What the task asks:
Reproduce the text of every record below word for word, leaving out the pictures.

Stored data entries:
- Opening Delimiter -

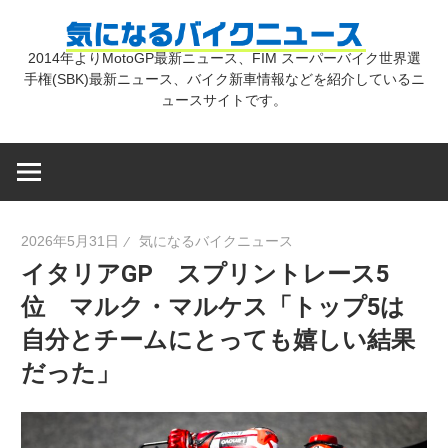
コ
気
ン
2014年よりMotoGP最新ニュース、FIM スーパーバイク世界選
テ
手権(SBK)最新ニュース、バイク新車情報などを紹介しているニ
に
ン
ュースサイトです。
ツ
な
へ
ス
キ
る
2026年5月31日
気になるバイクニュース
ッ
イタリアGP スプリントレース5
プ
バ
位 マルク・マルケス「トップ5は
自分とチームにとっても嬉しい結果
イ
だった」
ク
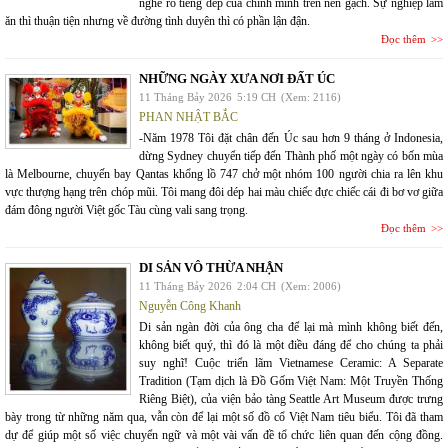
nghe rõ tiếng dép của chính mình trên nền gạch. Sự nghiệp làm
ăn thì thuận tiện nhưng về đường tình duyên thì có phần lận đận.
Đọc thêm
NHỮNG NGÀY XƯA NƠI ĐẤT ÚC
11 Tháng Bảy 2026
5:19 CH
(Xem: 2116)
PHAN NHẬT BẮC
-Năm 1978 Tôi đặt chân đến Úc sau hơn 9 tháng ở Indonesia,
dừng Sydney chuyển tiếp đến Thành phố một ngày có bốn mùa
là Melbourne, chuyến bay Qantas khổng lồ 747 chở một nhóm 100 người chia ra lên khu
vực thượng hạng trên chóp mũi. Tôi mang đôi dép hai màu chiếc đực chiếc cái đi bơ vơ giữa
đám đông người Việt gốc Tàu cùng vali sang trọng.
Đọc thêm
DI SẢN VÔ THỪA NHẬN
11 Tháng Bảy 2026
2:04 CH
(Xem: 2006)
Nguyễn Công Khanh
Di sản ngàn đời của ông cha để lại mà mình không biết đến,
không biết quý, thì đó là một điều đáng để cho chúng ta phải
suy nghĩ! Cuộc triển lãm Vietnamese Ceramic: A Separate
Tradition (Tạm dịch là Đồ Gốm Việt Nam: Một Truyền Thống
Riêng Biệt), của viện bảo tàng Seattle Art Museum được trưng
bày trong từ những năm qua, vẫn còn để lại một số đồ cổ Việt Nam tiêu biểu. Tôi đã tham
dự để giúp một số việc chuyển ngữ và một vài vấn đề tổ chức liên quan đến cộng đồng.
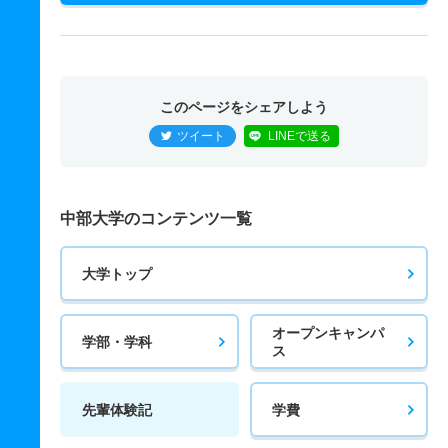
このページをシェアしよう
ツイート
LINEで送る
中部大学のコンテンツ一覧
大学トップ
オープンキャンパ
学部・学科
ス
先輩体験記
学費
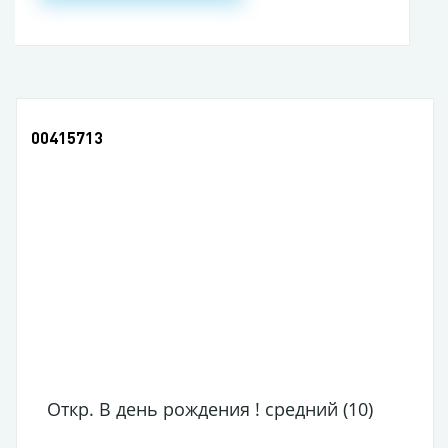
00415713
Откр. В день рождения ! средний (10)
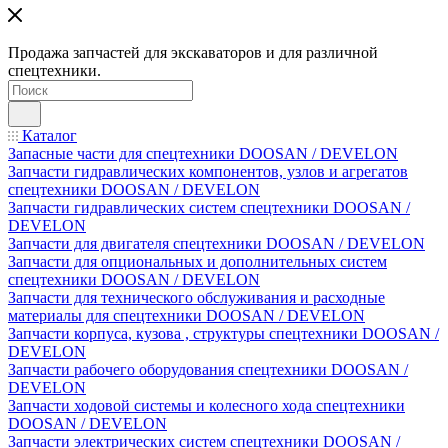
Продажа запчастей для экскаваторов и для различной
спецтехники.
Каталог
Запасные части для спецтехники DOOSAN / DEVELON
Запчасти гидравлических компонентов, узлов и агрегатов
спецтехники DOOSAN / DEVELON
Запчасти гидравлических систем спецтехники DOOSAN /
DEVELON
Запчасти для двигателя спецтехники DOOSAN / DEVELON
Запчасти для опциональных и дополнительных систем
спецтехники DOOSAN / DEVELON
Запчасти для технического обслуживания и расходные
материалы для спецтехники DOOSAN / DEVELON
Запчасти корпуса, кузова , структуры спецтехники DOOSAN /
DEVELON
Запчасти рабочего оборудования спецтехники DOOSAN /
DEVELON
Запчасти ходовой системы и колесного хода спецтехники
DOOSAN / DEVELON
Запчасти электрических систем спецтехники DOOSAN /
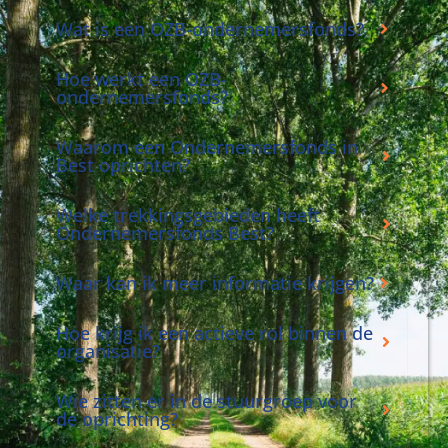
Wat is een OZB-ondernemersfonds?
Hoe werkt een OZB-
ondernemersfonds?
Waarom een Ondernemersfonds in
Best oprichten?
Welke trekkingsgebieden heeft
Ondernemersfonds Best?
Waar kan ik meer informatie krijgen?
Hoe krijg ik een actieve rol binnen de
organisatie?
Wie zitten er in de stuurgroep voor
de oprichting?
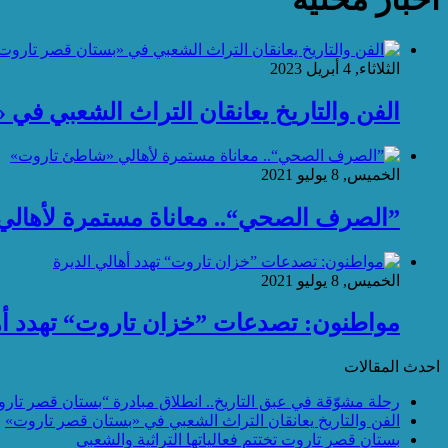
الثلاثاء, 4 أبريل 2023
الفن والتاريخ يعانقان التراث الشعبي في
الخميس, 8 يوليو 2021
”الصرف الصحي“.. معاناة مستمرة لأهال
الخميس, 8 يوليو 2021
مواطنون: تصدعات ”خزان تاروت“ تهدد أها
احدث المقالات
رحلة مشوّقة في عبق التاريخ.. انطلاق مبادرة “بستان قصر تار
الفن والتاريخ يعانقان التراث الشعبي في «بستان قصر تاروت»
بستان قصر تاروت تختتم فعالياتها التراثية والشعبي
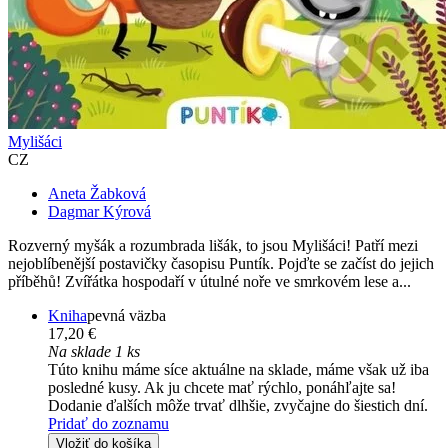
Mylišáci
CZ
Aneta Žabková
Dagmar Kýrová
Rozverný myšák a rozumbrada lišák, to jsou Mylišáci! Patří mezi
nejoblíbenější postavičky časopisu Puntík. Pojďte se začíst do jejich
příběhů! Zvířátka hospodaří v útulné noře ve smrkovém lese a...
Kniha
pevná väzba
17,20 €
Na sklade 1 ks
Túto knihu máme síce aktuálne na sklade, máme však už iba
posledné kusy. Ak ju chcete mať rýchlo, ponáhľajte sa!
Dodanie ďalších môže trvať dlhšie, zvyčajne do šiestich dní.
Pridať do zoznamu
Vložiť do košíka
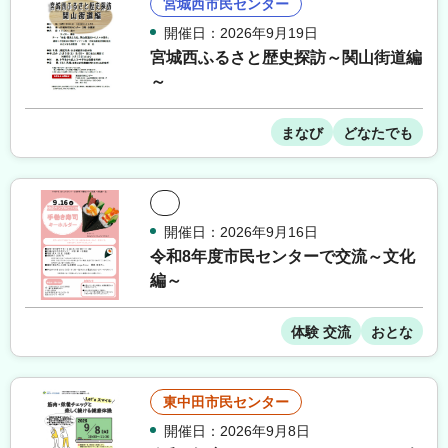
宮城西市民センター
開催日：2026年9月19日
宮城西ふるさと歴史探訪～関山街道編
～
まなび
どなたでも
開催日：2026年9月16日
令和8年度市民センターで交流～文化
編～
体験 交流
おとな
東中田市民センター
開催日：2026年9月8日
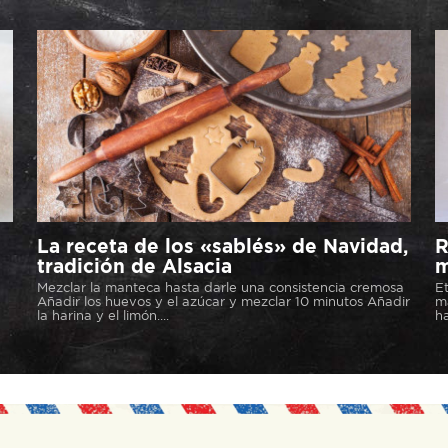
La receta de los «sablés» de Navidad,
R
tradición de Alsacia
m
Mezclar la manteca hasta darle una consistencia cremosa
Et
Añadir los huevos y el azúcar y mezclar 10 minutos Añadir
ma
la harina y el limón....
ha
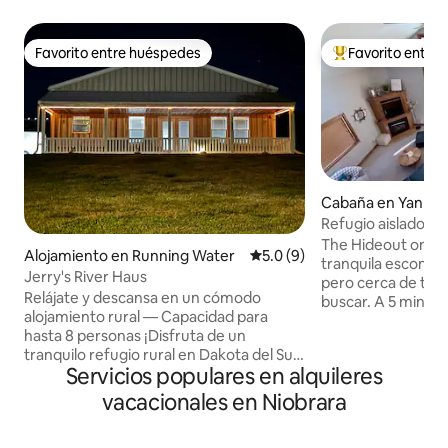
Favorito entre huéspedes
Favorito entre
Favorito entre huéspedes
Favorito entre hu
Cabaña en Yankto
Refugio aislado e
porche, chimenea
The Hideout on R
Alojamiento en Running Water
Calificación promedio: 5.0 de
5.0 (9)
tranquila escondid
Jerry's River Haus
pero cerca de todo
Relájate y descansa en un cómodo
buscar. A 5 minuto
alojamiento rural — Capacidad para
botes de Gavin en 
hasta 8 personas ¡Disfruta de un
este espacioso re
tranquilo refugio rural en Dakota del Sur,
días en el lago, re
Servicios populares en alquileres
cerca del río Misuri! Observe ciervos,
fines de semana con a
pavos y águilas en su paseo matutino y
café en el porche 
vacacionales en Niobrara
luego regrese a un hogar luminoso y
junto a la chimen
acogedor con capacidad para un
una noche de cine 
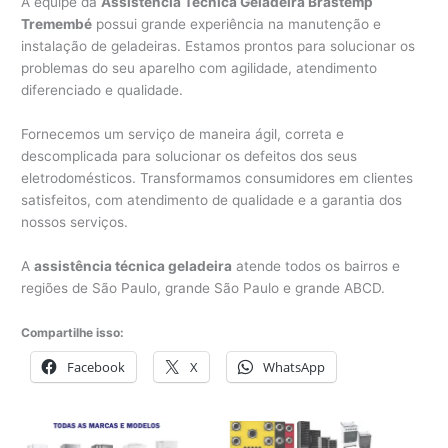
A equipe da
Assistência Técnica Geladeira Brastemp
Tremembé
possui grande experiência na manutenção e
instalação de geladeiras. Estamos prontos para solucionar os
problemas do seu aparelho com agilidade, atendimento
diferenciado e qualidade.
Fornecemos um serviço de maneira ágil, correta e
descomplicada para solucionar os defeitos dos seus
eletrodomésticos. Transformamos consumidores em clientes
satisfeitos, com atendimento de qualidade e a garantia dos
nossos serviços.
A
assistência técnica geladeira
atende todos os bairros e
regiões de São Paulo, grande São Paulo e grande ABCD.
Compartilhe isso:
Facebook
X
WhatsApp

- Closing Delimiter -

Solved exercise:
コ
気
ン
2014年よりMotoGP最新ニュース、FIM スーパーバイク世界選
テ
手権(SBK)最新ニュース、バイク新車情報などを紹介しているニ
に
ン
ュースサイトです。
ツ
な
へ
ス
キ
る
2026年5月31日
気になるバイクニュース
ッ
イタリアGP スプリントレース5
プ
バ
位 マルク・マルケス「トップ5は
自分とチームにとっても嬉しい結果
イ
だった」
ク
nghe rõ tiếng dép của chính mình trên nền gạch. Sự nghiệp làm
ăn thì thuận tiện nhưng về đường tình duyên thì có phần lận đận.
Đọc thêm
NHỮNG NGÀY XƯA NƠI ĐẤT ÚC
11 Tháng Bảy 2026
5:19 CH
(Xem: 2116)
PHAN NHẬT BẮC
-Năm 1978 Tôi đặt chân đến Úc sau hơn 9 tháng ở Indonesia,
dừng Sydney chuyển tiếp đến Thành phố một ngày có bốn mùa
là Melbourne, chuyến bay Qantas khổng lồ 747 chở một nhóm 100 người chia ra lên khu
vực thượng hạng trên chóp mũi. Tôi mang đôi dép hai màu chiếc đực chiếc cái đi bơ vơ giữa
đám đông người Việt gốc Tàu cùng vali sang trọng.
Đọc thêm
DI SẢN VÔ THỪA NHẬN
11 Tháng Bảy 2026
2:04 CH
(Xem: 2006)
Nguyễn Công Khanh
Di sản ngàn đời của ông cha để lại mà mình không biết đến,
không biết quý, thì đó là một điều đáng để cho chúng ta phải
suy nghĩ! Cuộc triển lãm Vietnamese Ceramic: A Separate
Tradition (Tạm dịch là Đồ Gốm Việt Nam: Một Truyền Thống
Riêng Biệt), của viện bảo tàng Seattle Art Museum được trưng
bày trong từ những năm qua, vẫn còn để lại một số đồ cổ Việt Nam tiêu biểu. Tôi đã tham
dự để giúp một số việc chuyển ngữ và một vài vấn đề tổ chức liên quan đến cộng đồng.
このページをシェアしよう
ツイート
LINEで送る
中部大学のコンテンツ一覧
大学トップ
オープンキャンパ
学部・学科
ス
先輩体験記
学費
00415713
Откр. В день рождения ! средний (10)
Продажа запчастей для экскаваторов и для различной
спецтехники.
Каталог
Запасные части для спецтехники DOOSAN / DEVELON
Запчасти гидравлических компонентов, узлов и агрегатов
спецтехники DOOSAN / DEVELON
Запчасти гидравлических систем спецтехники DOOSAN /
DEVELON
Запчасти для двигателя спецтехники DOOSAN / DEVELON
Запчасти для опциональных и дополнительных систем
спецтехники DOOSAN / DEVELON
Запчасти для технического обслуживания и расходные
материалы для спецтехники DOOSAN / DEVELON
Запчасти корпуса, кузова , структуры спецтехники DOOSAN /
DEVELON
Запчасти рабочего оборудования спецтехники DOOSAN /
DEVELON
Запчасти ходовой системы и колесного хода спецтехники
DOOSAN / DEVELON
Запчасти электрических систем спецтехники DOOSAN /
Wat is een OZB-ondernemersfonds?
Hoe werkt een OZB-
ondernemersfonds?
Waarom een Ondernemersfonds in
Best oprichten?
Welke trekkingsgebieden heeft
Ondernemersfonds Best?
Waar kan ik meer informatie krijgen?
Hoe krijg ik een actieve rol binnen de
organisatie?
Wie zitten er in de stuurgroep voor
de oprichting?
الثلاثاء, 4 أبريل 2023
الفن والتاريخ يعانقان التراث الشعبي في
الخميس, 8 يوليو 2021
”الصرف الصحي“.. معاناة مستمرة لأهال
الخميس, 8 يوليو 2021
مواطنون: تصدعات ”خزان تاروت“ تهدد أها
احدث المقالات
رحلة مشوّقة في عبق التاريخ.. انطلاق مبادرة “بستان قصر تار
الفن والتاريخ يعانقان التراث الشعبي في «بستان قصر تاروت»
بستان قصر تاروت تختتم فعالياتها التراثية والشعبي
Mylišáci
CZ
Aneta Žabková
Dagmar Kýrová
Rozverný myšák a rozumbrada lišák, to jsou Mylišáci! Patří mezi
nejoblíbenější postavičky časopisu Puntík. Pojďte se začíst do jejich
příběhů! Zvířátka hospodaří v útulné noře ve smrkovém lese a...
Kniha
pevná väzba
17,20 €
Na sklade 1 ks
Túto knihu máme síce aktuálne na sklade, máme však už iba
posledné kusy. Ak ju chcete mať rýchlo, ponáhľajte sa!
Dodanie ďalších môže trvať dlhšie, zvyčajne do šiestich dní.
Pridať do zoznamu
Vložiť do košíka
宮城西市民センター
開催日：2026年9月19日
宮城西ふるさと歴史探訪～関山街道編
～
まなび
どなたでも
開催日：2026年9月16日
令和8年度市民センターで交流～文化
編～
体験 交流
おとな
東中田市民センター
開催日：2026年9月8日
La receta de los «sablés» de Navidad,
R
tradición de Alsacia
m
Mezclar la manteca hasta darle una consistencia cremosa
Et
Añadir los huevos y el azúcar y mezclar 10 minutos Añadir
ma
la harina y el limón....
ha
Favorito entre huéspedes
Favorito entre
Favorito entre huéspedes
Favorito entre hu
Cabaña en Yankto
Refugio aislado e
porche, chimenea
The Hideout on R
Alojamiento en Running Water
Calificación promedio: 5.0 de
5.0 (9)
tranquila escondid
Jerry's River Haus
pero cerca de todo
Relájate y descansa en un cómodo
buscar. A 5 minuto
alojamiento rural — Capacidad para
botes de Gavin en 
hasta 8 personas ¡Disfruta de un
este espacioso re
tranquilo refugio rural en Dakota del Sur,
días en el lago, re
Servicios populares en alquileres
cerca del río Misuri! Observe ciervos,
fines de semana con a
pavos y águilas en su paseo matutino y
café en el porche 
vacacionales en Niobrara
luego regrese a un hogar luminoso y
junto a la chimen
acogedor con capacidad para un
una noche de cine 
A equipe da
Assistência Técnica Geladeira Brastemp
Tremembé
possui grande experiência na manutenção e
instalação de geladeiras. Estamos prontos para solucionar os
problemas do seu aparelho com agilidade, atendimento
diferenciado e qualidade.
Fornecemos um serviço de maneira ágil, correta e
descomplicada para solucionar os defeitos dos seus
eletrodomésticos. Transformamos consumidores em clientes
satisfeitos, com atendimento de qualidade e a garantia dos
nossos serviços.
A
assistência técnica geladeira
atende todos os bairros e
regiões de São Paulo, grande São Paulo e grande ABCD.
Compartilhe isso:
Facebook
X
WhatsApp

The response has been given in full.